Meta-learning as a principle for human-like visual representations

Researchers at arXiv propose that meta-learning, or learning to learn, may explain why human visual representations are more flexible than those of pretrained neural networks. By training a sequence model on thousands of tasks without human data, they found meta-learned representations better predict human similarity judgments, semantic rule learning, and high-level visual cortex activity. The findings suggest human visual flexibility arises from the need to learn new semantic relationships quickly.

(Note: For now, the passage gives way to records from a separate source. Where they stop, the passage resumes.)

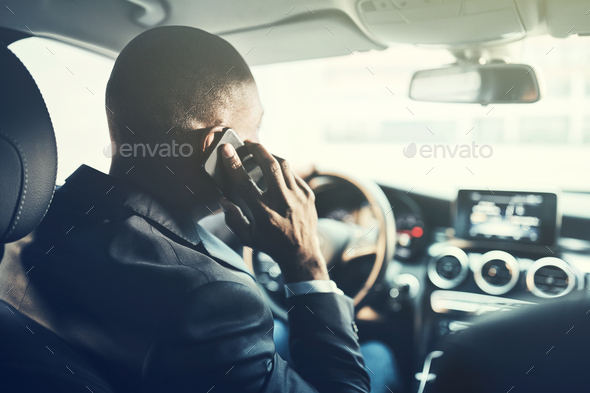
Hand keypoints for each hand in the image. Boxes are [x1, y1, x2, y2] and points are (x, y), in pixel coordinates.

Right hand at [219, 141, 327, 282]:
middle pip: (270, 165)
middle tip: (247, 142)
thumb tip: (223, 200)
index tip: (226, 149)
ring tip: (261, 153)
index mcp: (264, 213)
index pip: (245, 182)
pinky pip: (294, 175)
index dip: (234, 163)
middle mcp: (282, 202)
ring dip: (271, 156)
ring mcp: (298, 197)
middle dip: (257, 149)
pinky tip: (275, 171)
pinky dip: (283, 170)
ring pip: (284, 165)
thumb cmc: (270, 244)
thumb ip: (233, 219)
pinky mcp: (308, 195)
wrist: (301, 253)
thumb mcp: (247, 238)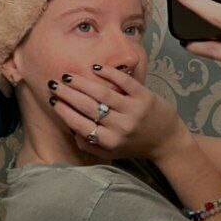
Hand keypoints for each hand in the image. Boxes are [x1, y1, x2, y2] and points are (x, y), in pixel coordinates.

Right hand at [49, 65, 186, 160]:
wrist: (167, 141)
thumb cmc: (135, 145)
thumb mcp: (112, 152)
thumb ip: (90, 145)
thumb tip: (71, 129)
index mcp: (110, 142)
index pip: (80, 125)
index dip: (64, 111)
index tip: (53, 100)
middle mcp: (120, 127)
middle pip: (88, 107)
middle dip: (67, 94)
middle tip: (54, 84)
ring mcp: (133, 111)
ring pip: (102, 93)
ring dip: (82, 83)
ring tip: (68, 76)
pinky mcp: (145, 97)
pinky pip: (124, 82)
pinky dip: (108, 73)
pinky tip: (95, 68)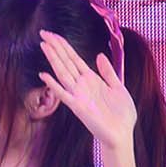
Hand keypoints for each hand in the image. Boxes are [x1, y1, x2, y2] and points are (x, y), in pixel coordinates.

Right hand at [38, 28, 141, 154]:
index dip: (64, 46)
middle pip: (66, 62)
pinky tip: (44, 75)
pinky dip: (53, 85)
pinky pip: (63, 94)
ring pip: (63, 73)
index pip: (74, 58)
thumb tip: (98, 55)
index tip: (53, 34)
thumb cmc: (121, 114)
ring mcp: (78, 95)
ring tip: (44, 45)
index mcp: (91, 79)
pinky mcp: (78, 107)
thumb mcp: (118, 87)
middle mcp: (82, 85)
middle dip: (55, 47)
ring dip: (53, 59)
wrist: (122, 134)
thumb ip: (108, 72)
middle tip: (43, 33)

arXiv:2606.28399v1 Announce Type: new Abstract: The structure of human visual representations underpins our capacity for adaptive behaviour. While pretrained neural networks model human visual representations with unprecedented success, a large discrepancy remains. We propose one reason: these networks optimise a single fixed objective, whereas human representations must support open-ended tasks. We hypothesise this flexibility arises from meta-learning learning to learn , a pressure shaping representations to acquire new tasks from few observations. To test this, we train a sequence model, without any supervision from human data, across thousands of semantically rich tasks mapping images to high-level concepts. Compared to their pretrained base encoders, meta-learned representations better predict human similarity judgements, semantic rule learning, and high-level visual cortex. Behavioural gains depend on disentangled, high-level task distributions, while brain alignment is driven primarily by the learning-to-learn pressure. Our results suggest the flexibility of human visual representations reflects the functional demand to learn new semantic relationships on the fly.